» **Given entries**
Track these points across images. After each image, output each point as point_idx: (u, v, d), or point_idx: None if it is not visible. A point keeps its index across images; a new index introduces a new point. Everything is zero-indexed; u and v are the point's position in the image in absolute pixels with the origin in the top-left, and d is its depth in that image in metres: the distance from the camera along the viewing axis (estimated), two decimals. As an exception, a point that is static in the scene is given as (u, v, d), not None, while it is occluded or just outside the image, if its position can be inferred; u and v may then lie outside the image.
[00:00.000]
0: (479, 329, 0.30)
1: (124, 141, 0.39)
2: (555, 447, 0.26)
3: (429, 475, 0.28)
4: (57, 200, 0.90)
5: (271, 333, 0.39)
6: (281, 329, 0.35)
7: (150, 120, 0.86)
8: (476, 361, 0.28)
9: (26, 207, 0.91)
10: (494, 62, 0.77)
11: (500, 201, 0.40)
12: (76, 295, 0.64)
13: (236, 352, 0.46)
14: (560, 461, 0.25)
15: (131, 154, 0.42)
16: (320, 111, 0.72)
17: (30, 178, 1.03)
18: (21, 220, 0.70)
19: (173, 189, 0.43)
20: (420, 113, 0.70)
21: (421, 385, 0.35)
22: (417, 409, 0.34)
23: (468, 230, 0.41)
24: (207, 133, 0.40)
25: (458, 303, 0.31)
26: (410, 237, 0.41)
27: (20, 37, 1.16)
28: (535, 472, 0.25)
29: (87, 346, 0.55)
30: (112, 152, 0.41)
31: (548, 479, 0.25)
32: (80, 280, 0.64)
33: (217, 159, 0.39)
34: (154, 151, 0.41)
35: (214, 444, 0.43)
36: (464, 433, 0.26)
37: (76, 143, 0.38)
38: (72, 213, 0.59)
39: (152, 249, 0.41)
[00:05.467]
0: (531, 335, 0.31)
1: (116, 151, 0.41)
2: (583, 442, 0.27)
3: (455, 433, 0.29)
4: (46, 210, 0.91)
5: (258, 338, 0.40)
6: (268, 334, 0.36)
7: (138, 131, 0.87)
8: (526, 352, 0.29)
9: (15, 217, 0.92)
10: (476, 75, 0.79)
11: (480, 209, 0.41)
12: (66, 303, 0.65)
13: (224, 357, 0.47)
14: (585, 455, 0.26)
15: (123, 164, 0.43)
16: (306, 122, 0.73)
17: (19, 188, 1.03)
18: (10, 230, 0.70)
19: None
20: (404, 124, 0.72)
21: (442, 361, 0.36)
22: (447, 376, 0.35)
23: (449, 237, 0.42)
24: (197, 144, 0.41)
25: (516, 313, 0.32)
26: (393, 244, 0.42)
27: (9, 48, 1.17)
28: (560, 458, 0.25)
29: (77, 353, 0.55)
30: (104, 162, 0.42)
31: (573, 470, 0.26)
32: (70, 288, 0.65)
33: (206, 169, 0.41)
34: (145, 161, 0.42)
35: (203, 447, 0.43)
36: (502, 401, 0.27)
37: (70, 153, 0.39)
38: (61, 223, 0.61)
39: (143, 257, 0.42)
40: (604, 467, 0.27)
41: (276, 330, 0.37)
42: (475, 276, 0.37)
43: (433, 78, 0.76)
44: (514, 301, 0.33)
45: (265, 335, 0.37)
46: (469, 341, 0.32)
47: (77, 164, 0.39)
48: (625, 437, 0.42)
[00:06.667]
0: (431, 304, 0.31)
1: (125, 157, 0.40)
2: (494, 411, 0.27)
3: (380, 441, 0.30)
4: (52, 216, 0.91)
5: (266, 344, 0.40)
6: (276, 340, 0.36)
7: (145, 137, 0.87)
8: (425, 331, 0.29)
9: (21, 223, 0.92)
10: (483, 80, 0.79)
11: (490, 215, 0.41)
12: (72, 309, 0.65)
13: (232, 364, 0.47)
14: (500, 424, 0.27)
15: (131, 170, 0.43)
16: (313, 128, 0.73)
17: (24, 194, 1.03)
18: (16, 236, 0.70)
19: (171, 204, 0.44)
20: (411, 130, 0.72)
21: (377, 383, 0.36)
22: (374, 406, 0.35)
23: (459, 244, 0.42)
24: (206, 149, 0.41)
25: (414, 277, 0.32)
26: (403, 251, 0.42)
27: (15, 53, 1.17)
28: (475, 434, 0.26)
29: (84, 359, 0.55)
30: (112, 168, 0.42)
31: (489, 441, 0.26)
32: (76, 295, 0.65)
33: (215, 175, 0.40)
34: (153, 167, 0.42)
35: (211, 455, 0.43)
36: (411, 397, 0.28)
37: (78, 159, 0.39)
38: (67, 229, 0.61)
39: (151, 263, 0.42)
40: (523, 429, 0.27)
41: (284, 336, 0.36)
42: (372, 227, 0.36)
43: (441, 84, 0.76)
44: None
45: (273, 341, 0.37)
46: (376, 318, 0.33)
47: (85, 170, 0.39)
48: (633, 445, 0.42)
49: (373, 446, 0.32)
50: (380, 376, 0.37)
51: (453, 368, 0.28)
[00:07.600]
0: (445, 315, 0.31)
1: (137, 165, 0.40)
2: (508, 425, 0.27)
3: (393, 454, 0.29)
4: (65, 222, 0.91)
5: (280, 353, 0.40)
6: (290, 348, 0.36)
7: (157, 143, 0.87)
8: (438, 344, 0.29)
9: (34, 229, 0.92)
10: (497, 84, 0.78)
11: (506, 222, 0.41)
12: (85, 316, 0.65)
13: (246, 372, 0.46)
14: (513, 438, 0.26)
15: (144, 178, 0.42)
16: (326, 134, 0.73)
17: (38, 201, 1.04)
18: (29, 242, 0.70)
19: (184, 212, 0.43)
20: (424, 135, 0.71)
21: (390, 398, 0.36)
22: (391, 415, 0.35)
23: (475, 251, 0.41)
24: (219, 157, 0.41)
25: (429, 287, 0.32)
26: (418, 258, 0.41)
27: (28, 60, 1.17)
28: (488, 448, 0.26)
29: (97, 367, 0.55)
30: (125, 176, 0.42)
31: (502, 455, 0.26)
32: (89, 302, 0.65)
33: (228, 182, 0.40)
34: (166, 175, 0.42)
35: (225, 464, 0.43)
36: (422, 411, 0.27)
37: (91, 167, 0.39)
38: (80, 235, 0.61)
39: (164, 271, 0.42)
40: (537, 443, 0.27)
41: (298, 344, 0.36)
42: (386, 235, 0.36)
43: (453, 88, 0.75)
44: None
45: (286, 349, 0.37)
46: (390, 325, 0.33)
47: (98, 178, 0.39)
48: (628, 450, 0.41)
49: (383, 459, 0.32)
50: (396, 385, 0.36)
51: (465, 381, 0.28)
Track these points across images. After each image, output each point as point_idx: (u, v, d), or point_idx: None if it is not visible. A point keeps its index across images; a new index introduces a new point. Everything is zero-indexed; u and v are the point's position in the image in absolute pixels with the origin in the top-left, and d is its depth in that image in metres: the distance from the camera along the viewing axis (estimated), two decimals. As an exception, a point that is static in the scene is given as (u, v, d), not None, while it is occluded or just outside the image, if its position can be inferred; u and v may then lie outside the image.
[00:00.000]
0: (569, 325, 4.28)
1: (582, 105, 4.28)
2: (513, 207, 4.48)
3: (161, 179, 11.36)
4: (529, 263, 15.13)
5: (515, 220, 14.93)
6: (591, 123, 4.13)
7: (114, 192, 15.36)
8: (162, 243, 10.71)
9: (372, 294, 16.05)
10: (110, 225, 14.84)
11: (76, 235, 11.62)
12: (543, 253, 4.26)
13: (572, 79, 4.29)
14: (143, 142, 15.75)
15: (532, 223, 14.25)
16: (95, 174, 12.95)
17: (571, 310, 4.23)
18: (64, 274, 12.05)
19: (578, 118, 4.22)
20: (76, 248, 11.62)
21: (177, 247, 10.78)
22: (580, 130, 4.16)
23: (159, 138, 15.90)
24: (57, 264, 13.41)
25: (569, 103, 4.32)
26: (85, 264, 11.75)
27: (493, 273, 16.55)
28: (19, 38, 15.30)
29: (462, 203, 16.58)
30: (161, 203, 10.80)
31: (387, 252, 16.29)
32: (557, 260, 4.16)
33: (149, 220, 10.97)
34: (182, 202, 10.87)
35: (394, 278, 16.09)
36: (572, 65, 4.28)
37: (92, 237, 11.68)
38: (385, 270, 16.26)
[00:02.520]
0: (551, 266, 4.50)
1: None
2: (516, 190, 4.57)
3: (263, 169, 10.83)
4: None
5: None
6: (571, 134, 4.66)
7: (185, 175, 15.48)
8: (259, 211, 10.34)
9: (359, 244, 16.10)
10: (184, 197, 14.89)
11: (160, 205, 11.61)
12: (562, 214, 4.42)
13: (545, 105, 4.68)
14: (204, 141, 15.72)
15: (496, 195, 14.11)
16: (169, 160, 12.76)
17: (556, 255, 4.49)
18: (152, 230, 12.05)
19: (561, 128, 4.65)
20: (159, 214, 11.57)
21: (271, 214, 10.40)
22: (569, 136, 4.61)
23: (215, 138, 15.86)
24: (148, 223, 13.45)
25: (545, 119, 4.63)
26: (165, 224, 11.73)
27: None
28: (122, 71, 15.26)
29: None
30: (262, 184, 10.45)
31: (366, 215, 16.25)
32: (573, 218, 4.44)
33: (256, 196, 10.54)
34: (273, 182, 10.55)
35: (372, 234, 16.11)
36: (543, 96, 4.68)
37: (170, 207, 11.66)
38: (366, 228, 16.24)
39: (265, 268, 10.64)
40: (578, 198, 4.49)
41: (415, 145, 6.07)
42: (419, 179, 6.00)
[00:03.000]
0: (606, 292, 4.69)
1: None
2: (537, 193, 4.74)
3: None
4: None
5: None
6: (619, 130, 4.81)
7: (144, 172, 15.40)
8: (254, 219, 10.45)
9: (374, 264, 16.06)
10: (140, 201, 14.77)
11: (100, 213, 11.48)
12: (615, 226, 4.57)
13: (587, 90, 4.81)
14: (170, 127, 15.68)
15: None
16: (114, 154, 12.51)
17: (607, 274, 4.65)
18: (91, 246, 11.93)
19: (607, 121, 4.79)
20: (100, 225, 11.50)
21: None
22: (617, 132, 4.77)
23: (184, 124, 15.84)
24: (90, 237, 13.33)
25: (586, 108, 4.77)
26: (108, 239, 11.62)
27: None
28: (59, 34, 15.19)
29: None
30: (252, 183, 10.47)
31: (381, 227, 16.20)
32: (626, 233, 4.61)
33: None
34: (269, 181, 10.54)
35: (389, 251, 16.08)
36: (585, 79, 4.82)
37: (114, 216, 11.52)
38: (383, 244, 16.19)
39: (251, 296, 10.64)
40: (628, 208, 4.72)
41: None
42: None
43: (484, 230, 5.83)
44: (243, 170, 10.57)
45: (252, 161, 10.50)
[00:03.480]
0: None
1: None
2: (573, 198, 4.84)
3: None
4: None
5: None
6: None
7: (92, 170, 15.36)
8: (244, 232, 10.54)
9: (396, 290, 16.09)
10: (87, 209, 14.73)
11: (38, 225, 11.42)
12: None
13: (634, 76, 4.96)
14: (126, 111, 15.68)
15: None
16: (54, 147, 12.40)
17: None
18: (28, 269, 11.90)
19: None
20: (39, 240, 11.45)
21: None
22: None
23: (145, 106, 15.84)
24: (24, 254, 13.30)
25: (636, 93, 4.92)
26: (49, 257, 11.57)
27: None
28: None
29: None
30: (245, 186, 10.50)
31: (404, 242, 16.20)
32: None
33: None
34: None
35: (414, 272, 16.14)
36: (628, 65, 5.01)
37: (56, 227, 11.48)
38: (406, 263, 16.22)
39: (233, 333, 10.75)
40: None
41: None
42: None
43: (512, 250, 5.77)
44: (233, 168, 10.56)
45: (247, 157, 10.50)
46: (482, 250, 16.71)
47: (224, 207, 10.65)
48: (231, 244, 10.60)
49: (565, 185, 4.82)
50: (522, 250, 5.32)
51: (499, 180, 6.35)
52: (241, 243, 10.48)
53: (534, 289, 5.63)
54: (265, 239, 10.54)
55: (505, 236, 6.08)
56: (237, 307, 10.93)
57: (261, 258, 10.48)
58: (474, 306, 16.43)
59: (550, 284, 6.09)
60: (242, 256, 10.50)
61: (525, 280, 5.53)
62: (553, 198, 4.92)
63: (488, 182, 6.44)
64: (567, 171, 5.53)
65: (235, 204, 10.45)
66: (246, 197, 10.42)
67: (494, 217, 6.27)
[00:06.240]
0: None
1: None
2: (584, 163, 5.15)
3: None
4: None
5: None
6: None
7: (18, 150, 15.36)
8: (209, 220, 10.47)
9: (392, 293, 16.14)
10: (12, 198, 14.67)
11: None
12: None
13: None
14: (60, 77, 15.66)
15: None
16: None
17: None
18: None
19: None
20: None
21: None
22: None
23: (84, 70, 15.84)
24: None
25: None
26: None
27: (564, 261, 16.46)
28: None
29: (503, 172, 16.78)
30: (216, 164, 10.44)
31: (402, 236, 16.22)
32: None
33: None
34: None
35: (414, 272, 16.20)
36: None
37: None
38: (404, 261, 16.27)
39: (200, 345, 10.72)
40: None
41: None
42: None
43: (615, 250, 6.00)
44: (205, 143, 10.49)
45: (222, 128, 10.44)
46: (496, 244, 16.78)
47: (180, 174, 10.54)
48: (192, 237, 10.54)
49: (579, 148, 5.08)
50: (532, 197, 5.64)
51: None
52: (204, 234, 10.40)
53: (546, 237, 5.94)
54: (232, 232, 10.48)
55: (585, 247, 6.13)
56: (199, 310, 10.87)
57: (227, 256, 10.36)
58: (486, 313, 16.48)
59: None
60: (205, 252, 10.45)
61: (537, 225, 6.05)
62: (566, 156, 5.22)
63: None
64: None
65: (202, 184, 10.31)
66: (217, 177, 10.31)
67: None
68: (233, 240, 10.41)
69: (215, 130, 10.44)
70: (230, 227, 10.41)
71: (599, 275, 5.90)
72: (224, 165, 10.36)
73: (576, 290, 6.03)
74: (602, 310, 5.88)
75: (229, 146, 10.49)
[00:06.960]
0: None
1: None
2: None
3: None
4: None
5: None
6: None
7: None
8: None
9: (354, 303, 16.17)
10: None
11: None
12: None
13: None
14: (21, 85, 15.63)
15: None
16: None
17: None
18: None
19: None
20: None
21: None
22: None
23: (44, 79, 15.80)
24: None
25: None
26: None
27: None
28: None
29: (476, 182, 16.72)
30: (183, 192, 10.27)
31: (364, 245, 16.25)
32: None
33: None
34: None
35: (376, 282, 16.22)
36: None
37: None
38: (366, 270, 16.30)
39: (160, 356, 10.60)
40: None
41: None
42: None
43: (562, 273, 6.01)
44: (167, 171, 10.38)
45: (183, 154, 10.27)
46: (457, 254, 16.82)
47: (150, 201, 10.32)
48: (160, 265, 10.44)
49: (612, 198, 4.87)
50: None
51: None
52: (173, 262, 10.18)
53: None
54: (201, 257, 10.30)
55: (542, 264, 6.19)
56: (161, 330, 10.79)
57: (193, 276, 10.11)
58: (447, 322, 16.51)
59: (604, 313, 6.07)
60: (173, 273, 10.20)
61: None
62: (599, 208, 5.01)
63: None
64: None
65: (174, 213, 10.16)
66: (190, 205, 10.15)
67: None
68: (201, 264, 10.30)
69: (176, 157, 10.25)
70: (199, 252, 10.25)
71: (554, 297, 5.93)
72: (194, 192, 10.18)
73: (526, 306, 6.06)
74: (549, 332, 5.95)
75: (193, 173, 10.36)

» **How to complete this task**
Extract the lines of the preceding material that run from the line with "37: (76, 143, 0.38)" through the line with "21: (442, 361, 0.36)", inclusive, reproducing them exactly and adding nothing.

» **Problem solution**
37: (76, 143, 0.38)
38: (72, 213, 0.59)
39: (152, 249, 0.41)
[00:05.467]
0: (531, 335, 0.31)
1: (116, 151, 0.41)
2: (583, 442, 0.27)
3: (455, 433, 0.29)
4: (46, 210, 0.91)
5: (258, 338, 0.40)
6: (268, 334, 0.36)
7: (138, 131, 0.87)
8: (526, 352, 0.29)
9: (15, 217, 0.92)
10: (476, 75, 0.79)
11: (480, 209, 0.41)
12: (66, 303, 0.65)
13: (224, 357, 0.47)
14: (585, 455, 0.26)
15: (123, 164, 0.43)
16: (306, 122, 0.73)
17: (19, 188, 1.03)
18: (10, 230, 0.70)
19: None
20: (404, 124, 0.72)
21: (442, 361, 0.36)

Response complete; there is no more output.